Collection entries:
☆ ☆ ☆ ☆
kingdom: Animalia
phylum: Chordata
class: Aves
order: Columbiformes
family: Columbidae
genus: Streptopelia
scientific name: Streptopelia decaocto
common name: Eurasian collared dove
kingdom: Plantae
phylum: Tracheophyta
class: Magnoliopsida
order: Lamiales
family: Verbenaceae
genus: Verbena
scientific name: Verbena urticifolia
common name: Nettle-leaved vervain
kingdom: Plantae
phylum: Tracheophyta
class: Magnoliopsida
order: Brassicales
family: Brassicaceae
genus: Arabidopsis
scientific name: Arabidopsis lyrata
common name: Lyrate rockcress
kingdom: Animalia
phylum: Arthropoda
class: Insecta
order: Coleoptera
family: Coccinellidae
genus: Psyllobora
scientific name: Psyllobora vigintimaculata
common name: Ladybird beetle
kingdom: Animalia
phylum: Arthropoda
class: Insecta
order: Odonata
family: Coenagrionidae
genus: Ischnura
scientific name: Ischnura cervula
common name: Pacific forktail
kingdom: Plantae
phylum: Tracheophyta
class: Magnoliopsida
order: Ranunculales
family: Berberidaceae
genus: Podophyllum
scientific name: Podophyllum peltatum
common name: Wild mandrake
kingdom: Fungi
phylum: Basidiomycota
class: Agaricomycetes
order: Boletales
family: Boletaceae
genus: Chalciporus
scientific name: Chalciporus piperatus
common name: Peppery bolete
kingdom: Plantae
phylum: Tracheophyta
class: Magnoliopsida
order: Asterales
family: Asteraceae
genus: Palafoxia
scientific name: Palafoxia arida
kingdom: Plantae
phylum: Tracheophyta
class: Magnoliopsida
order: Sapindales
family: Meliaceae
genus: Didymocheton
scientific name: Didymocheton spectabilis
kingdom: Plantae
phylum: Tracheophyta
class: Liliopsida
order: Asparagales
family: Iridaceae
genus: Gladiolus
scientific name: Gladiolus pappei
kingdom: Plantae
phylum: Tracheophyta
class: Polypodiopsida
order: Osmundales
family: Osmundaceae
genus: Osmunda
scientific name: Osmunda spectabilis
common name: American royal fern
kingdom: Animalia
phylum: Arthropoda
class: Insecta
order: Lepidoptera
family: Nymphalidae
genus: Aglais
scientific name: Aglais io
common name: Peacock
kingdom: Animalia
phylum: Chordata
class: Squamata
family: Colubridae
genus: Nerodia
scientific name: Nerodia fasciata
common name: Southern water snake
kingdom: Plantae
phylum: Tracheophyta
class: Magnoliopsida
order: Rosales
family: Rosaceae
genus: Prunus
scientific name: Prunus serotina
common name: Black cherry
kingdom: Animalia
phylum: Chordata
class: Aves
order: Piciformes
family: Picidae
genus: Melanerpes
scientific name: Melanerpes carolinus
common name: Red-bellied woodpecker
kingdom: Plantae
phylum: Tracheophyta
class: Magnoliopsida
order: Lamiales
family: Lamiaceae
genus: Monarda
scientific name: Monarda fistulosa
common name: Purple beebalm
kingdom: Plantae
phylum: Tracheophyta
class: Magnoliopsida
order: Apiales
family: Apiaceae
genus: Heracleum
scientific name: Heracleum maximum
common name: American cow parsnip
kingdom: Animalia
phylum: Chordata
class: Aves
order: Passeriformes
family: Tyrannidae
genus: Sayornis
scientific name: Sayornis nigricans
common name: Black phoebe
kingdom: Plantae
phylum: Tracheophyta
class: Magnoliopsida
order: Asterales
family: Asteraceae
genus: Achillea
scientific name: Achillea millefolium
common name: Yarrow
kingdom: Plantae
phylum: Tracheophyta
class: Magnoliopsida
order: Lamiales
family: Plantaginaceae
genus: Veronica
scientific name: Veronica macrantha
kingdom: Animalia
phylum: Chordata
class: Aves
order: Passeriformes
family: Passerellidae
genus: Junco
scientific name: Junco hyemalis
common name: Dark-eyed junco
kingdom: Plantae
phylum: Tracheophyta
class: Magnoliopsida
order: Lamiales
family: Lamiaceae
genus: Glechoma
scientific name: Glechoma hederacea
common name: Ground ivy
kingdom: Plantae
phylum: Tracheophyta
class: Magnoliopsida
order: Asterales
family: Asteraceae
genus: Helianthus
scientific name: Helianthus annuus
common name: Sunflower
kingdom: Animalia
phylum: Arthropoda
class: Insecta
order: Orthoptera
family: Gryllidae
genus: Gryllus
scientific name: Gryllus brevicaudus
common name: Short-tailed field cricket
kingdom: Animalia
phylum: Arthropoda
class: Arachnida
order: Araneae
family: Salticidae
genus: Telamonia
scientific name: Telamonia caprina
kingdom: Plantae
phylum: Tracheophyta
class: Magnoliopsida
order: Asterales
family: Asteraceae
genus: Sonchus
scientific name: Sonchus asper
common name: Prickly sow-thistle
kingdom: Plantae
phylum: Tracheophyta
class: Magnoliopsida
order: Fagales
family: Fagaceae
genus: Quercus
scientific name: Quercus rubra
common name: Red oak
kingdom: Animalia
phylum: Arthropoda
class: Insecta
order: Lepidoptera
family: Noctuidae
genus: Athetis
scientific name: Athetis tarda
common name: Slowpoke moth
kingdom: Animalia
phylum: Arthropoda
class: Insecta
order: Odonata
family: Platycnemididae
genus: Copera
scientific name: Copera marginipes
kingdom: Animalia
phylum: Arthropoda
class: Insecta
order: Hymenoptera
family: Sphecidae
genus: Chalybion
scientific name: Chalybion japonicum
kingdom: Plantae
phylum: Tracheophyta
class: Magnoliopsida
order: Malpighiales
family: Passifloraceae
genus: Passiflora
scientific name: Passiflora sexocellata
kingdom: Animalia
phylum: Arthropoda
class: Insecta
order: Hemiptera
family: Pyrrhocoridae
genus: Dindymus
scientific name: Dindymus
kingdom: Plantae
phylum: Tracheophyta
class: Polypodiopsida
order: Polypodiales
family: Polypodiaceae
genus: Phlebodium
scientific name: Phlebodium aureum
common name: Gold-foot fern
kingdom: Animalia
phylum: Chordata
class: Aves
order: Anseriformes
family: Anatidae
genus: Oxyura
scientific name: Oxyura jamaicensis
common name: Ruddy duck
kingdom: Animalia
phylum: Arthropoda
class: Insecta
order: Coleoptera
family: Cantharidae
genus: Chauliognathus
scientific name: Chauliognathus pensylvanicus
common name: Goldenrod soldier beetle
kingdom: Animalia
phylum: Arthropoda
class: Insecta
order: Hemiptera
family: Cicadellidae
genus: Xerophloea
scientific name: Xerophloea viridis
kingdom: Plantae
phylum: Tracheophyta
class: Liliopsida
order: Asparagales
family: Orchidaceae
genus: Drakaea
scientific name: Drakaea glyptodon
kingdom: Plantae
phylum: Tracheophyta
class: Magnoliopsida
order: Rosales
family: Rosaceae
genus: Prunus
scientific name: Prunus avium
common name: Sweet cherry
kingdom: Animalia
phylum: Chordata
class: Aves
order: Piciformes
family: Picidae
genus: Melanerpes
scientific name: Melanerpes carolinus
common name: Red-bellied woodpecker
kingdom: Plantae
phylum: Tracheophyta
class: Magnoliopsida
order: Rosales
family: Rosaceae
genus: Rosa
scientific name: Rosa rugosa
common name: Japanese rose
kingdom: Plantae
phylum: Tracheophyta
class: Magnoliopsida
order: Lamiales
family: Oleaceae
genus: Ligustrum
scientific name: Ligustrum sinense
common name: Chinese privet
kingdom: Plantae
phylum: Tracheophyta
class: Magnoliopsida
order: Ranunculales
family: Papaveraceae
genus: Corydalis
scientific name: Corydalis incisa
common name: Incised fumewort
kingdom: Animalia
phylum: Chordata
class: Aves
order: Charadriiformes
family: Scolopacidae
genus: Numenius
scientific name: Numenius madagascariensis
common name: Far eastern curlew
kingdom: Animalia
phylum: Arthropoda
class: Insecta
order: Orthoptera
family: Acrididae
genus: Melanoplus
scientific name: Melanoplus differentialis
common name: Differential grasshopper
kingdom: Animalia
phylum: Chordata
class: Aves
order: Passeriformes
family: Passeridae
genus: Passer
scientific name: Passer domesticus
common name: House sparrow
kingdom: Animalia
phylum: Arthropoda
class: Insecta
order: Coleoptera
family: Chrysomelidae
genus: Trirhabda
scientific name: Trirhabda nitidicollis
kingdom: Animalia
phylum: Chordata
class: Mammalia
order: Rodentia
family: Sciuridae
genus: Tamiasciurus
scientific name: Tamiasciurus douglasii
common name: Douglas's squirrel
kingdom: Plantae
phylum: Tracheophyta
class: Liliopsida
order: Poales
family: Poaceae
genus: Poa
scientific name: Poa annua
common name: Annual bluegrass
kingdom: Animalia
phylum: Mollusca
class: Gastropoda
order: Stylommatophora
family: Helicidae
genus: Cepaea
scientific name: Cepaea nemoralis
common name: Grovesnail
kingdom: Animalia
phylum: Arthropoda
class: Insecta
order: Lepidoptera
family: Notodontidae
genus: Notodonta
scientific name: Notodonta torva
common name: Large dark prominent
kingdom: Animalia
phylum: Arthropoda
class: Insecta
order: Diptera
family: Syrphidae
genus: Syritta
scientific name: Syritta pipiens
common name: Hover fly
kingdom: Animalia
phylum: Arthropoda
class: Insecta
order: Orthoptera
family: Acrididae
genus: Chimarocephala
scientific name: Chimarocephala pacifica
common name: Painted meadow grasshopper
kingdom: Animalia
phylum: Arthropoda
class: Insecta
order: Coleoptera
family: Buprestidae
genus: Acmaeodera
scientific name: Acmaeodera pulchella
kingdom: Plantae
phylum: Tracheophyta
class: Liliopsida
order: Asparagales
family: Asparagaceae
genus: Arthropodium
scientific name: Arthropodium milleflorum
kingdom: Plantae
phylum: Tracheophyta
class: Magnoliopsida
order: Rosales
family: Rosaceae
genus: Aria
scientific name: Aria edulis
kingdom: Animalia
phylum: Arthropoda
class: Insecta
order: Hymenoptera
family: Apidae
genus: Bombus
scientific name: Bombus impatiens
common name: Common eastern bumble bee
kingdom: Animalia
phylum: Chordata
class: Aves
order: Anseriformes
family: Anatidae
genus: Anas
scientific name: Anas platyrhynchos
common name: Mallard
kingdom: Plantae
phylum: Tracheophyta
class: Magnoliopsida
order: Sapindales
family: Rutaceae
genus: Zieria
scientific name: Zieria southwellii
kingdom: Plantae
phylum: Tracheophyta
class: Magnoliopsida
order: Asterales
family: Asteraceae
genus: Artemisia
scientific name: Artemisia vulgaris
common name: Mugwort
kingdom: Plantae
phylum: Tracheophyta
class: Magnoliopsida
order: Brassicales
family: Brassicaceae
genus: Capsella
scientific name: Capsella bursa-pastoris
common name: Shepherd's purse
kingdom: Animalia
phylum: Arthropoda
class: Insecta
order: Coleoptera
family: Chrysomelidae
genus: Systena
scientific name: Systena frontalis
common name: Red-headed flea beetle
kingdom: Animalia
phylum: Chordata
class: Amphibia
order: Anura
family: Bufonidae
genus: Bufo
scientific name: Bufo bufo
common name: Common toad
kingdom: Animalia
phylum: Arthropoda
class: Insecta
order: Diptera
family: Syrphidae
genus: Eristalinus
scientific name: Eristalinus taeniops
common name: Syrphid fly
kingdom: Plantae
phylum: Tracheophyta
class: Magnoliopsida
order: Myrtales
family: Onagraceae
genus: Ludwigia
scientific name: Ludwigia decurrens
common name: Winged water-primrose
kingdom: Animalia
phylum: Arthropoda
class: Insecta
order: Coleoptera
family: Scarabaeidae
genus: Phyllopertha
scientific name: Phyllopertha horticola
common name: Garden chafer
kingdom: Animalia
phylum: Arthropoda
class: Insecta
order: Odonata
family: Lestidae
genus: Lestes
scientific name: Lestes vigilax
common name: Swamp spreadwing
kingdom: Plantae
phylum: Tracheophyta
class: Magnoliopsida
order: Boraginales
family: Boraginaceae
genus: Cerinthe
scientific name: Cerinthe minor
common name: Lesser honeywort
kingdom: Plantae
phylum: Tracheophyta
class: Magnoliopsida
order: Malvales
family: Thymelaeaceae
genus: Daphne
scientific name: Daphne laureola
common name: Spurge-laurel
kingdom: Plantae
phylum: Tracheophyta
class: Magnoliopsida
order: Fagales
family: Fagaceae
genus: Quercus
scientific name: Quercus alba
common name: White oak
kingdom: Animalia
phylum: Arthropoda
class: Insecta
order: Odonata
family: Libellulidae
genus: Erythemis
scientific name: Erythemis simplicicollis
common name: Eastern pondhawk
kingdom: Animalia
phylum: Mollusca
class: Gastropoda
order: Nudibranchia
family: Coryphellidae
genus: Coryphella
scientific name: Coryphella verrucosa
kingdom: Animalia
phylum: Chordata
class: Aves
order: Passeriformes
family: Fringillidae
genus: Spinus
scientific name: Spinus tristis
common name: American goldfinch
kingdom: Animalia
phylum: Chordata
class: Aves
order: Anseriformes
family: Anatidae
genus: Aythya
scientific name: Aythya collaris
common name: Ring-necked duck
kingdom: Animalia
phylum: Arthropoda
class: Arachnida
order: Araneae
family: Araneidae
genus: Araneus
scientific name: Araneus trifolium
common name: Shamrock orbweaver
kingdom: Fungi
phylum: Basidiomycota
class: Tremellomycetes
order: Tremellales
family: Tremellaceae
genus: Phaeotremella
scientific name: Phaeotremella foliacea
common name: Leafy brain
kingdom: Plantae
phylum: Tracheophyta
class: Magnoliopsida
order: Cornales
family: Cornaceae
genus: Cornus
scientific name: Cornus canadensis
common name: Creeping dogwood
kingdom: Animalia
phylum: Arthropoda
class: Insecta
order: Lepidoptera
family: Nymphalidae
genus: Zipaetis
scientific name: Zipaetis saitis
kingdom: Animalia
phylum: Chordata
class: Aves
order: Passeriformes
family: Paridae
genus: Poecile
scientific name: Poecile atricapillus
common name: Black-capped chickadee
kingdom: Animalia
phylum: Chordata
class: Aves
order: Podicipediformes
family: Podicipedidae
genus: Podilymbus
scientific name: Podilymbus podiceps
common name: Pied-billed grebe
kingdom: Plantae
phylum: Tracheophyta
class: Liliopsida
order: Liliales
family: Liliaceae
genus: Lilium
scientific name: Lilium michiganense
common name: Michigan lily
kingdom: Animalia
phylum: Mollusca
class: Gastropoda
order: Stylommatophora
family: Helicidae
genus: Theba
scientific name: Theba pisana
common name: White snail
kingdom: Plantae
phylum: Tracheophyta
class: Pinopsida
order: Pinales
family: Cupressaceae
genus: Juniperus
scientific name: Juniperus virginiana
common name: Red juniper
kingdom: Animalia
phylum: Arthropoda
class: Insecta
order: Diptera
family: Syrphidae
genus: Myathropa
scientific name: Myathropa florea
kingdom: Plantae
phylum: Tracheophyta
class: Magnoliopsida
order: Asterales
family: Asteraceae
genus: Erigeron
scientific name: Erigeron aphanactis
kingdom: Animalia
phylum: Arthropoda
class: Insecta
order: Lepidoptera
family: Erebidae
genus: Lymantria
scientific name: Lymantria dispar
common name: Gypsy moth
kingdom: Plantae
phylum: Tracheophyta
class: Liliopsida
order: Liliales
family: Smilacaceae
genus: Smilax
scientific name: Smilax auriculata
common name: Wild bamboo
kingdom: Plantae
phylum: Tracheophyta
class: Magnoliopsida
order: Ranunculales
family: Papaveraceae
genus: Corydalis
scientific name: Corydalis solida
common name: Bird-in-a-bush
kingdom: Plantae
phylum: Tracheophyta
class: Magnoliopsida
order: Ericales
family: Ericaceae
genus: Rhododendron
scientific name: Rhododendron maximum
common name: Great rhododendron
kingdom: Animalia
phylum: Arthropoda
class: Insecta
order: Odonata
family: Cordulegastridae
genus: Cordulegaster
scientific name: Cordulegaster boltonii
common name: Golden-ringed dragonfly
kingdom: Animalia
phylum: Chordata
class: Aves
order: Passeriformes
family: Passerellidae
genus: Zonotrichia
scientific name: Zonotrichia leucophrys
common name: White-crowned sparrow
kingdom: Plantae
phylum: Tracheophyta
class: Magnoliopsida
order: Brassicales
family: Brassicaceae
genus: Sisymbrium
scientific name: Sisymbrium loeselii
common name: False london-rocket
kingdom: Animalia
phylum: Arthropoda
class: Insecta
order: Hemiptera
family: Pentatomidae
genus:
☆ ☆ ☆ ☆
Brief: Express the stretch of rows from the line containing "genus: Spinus" through the line containing "genus: Poecile" as a two-column CSV with the headers field and value. Give one line per labeled entry, put each field in quotes, and replace any line breaks with spaces.

Exercise solution:
field,value
"genus:","Spinus"
"scientific name:","Spinus tristis"
"common name:","American goldfinch"
"kingdom:","Animalia"
"phylum:","Chordata"
"class:","Aves"
"order:","Anseriformes"
"family:","Anatidae"
"genus:","Aythya"
"scientific name:","Aythya collaris"
"common name:","Ring-necked duck"
"kingdom:","Animalia"
"phylum:","Arthropoda"
"class:","Arachnida"
"order:","Araneae"
"family:","Araneidae"
"genus:","Araneus"
"scientific name:","Araneus trifolium"
"common name:","Shamrock orbweaver"
"kingdom:","Fungi"
"phylum:","Basidiomycota"
"class:","Tremellomycetes"
"order:","Tremellales"
"family:","Tremellaceae"
"genus:","Phaeotremella"
"scientific name:","Phaeotremella foliacea"
"common name:","Leafy brain"
"kingdom:","Plantae"
"phylum:","Tracheophyta"
"class:","Magnoliopsida"
"order:","Cornales"
"family:","Cornaceae"
"genus:","Cornus"
"scientific name:","Cornus canadensis"
"common name:","Creeping dogwood"
"kingdom:","Animalia"
"phylum:","Arthropoda"
"class:","Insecta"
"order:","Lepidoptera"
"family:","Nymphalidae"
"genus:","Zipaetis"
"scientific name:","Zipaetis saitis"
"kingdom:","Animalia"
"phylum:","Chordata"
"class:","Aves"
"order:","Passeriformes"
"family:","Paridae"
"genus:","Poecile"